Molière avait remarqué que les Français avoient deux défauts bien considérables ; l’un, que presque tous les jeunes Gens avoient du dégoût pour la Profession de leurs Pères, et que ceux qui n’étaient que Bourgeois voulaient vivre en Gentilshommes et ne rien faire ; ce qui ne manque point de les ruiner {p. 80}en peu de temps ; et l’autre, que les femmes avaient une violente inclination à devenir, ou du moins à paraître Savantes, ce qui ne s’accorde point avec l’esprit du ménage, si nécessaire pour conserver le bien dans les familles. Il s’attacha à jeter du ridicule sur ces deux vices, ce qui a eu un effet beaucoup au-delà de tout ce qu’on pouvait en espérer. Il composa deux Pièces contre le premier de ces désordres, dont l’une est intitulée : Le Bourgeois Gentilhomme, et l’autre : Le Marquis de Pourceaugnac. Il y a apparence que les jeunes gens en profitèrent, du moins s’aperçut-on que les airs outrés de Cavalier qu’ils se donnaient diminuèrent à vue d’œil. Contre le défaut qui regarde les femmes il fit aussi deux Comédies ; l’une intitulée : Les Précieuses ridicules ; et l’autre : Les Femmes savantes. Ces Comédies firent tant de honte aux Dames qui se piquaient trop de bel Esprit que toute la Nation des Précieuses s’éteignit en moins de quinze jours, ou du moins elles se déguisèrent si bien là-dessus qu’on n’en trouva plus, ni à la Cour, ni à la Ville, et même depuis ce temps-là elles ont été plus en garde contre la réputation de Savantes et de Précieuses, que contre celle de Galantes et de Déréglées.

Il fit aussi deux Comédies contre les Hypocrites et les Faux-dévots, savoir, Le Festin de Pierre, Pièce imitée sur celle des Italiens du même nom, et le Tartuffe de son Invention. Cette Pièce lui fit des affaires, parce qu’on en faisait des applications à des Personnes de grande considération, et aussi parce qu’on prétendit que la vertu et le vice en cette matière se prenant aisément l’un pour l’autre, le ridicule tombait presque également sur tous les deux, et donnait lieu de se moquer des Personnes de Piété et de leurs remontrances. Cependant après quelques obstacles qui furent levés aussitôt, il eut permission entière de la jouer publiquement.

Il attaqua encore les mauvais Médecins par deux Pièces fort Comiques, dont l’un est le Médecin malgré lui, et l’autre le Malade imaginaire.
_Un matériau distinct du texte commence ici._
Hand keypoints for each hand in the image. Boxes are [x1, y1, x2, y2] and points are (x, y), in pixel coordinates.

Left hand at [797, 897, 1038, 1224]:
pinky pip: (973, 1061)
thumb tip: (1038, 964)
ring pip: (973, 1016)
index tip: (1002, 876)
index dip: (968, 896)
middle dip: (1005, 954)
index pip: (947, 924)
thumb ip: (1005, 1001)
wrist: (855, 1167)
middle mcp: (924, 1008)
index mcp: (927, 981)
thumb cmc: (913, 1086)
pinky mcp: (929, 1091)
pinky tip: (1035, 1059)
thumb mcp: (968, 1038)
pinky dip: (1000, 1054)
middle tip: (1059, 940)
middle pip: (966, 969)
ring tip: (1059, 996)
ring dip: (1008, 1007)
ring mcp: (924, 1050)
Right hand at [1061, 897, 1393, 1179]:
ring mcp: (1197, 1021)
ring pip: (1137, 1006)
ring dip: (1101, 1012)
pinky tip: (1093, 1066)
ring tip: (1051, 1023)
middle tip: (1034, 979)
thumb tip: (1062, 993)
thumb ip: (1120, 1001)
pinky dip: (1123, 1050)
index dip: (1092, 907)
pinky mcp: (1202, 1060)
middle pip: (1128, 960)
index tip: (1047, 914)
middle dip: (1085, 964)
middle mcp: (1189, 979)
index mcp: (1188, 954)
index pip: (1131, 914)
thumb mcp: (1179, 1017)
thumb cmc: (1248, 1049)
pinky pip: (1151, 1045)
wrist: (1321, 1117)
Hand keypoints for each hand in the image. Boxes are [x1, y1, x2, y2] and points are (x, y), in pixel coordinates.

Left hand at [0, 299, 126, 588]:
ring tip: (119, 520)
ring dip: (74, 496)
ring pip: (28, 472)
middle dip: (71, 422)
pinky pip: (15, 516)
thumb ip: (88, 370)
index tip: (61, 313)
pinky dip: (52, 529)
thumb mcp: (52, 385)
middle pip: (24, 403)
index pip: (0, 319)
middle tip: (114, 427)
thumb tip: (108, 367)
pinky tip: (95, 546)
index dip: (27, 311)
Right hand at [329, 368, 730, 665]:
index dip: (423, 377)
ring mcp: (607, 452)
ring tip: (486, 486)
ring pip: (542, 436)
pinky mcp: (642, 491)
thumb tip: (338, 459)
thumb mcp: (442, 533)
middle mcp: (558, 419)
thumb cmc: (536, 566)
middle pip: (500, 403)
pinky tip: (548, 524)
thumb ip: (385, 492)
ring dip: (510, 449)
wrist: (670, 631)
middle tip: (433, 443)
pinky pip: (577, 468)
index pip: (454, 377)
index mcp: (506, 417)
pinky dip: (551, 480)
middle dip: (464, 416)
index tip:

On peut dire qu’il se méprit un peu dans cette dernière Pièce, et qu’il ne se contint pas dans les bornes du pouvoir de la Comédie ; car au lieu de se contenter de blâmer les mauvais Médecins, il attaqua la Médecine en elle-même, la traita de Science frivole, et posa pour principe qu’il est ridicule à un Homme de vouloir en guérir un autre. La Comédie s’est toujours moquée des Rodomonts et de leurs rodomontades ; mais jamais elle n’a raillé, ni les vrais braves, ni la vraie bravoure. Elle s’est réjouie des Pédants et de la Pédanterie, mais elle n’a jamais blâmé, ni les Savants, ni les Sciences. Suivant cette règle il n’a pu trop mal-traiter les Charlatants et les ignorants Médecins, mais il devait en demeurer-là et ne pas tourner en ridicule les bons Médecins, que l’écriture même nous enjoint d’honorer. Quoiqu’il en soit depuis les anciens Poètes Grecs et Latins qu’il a égalés et peut-être surpassés dans le Comique, aucun autre n’a eu tant de talent ni de réputation.

Il mourut le 13 février de l’année 1673 âgé de 52 ou 53 ans. Il a ramassé en lui seul tous les talents nécessaires à un Comédien. Il a été si excellent Acteur pour le Comique, quoique très médiocre pour le sérieux, qu’il n’a peu être imité que très imparfaitement par ceux qui ont joué son rôle après sa mort. Il a aussi entendu admirablement les habits des Acteurs en leur donnant leur véritable caractère, et il a eu encore le don de leur distribuer si bien les Personnages et de les instruire ensuite si parfaitement qu’ils semblaient moins des Acteurs de Comédie que les vraies Personnes qu’ils représentaient.